I love this author's style of prose - it is utterly gentle and yet at the same time, solid and strong.
Sally and Rowena - friends for life - until a teenage incident tears apart their friendship. Some twenty five or so years later, we see how the incident not only shaped who they became in so many ways but how easy it is to misinterpret a single event.

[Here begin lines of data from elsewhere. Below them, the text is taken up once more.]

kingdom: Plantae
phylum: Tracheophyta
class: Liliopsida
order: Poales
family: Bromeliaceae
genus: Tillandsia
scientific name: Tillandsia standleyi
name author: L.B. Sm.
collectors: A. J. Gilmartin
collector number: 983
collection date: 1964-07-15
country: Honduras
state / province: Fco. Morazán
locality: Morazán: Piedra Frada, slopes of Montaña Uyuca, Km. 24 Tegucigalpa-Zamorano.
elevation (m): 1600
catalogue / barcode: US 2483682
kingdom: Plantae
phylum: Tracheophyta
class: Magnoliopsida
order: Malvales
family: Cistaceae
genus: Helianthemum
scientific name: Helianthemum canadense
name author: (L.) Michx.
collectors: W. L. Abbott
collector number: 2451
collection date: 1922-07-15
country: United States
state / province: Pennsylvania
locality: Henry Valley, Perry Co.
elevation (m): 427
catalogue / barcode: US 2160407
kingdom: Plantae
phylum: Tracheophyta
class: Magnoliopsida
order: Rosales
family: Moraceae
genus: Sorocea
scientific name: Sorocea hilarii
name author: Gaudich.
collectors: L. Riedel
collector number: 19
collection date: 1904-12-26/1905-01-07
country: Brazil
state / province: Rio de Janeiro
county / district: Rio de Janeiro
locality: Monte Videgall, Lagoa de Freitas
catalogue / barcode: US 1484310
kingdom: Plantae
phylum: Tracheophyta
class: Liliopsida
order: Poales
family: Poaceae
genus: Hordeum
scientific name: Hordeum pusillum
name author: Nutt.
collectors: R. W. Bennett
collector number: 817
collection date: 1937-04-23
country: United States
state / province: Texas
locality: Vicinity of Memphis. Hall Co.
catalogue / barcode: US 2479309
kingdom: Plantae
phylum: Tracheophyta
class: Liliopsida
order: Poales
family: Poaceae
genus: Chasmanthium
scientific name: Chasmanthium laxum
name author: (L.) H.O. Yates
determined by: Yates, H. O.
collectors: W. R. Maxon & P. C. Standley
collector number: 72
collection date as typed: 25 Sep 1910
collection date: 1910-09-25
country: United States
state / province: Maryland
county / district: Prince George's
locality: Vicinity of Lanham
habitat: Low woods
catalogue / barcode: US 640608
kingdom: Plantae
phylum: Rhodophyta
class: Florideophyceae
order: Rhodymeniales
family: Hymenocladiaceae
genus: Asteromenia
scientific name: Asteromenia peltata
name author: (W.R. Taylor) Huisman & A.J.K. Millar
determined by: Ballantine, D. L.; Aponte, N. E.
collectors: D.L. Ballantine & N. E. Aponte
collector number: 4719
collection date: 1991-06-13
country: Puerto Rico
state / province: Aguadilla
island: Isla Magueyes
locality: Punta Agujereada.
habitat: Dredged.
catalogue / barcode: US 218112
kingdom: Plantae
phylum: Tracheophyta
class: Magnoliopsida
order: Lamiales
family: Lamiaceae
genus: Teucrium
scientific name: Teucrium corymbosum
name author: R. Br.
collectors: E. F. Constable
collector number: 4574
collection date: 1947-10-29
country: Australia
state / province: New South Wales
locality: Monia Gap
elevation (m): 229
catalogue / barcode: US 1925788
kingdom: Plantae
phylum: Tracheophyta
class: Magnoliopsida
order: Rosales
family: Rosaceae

Told over a period of a couple of days, we are slowly led towards a chance meeting between the two - a reunion of sorts. RT writes with compassion and humility and her characterisation is flawless.
Highly recommended...
Needlework and schooldays
I had heard many good things about this book before I decided to read it and I think perhaps because of that I was slightly disappointed. Yes it was well written and the story was interesting but I did not think it was as marvellous as many people in the media have considered it to be. Sally wins a needlework prize and is invited to speak at a conference in Edinburgh. The book darts back and forth in time and between the two main characters - Rowena and Sally - best of friends whilst they were at school. It gradually emerges that Sally had lost contact with Rowena when the latter became pregnant at 15. The thoughts and feelings of both women nearly 30 years later are well portrayed and the background is interesting. I was reminded of early Anita Brookner in this author's attention to the details of everyday life and the feelings of insecurity which go through any woman's mind all the time. It is ultimately a hopeful book and reminds the reader that friendship is important in the scheme of things.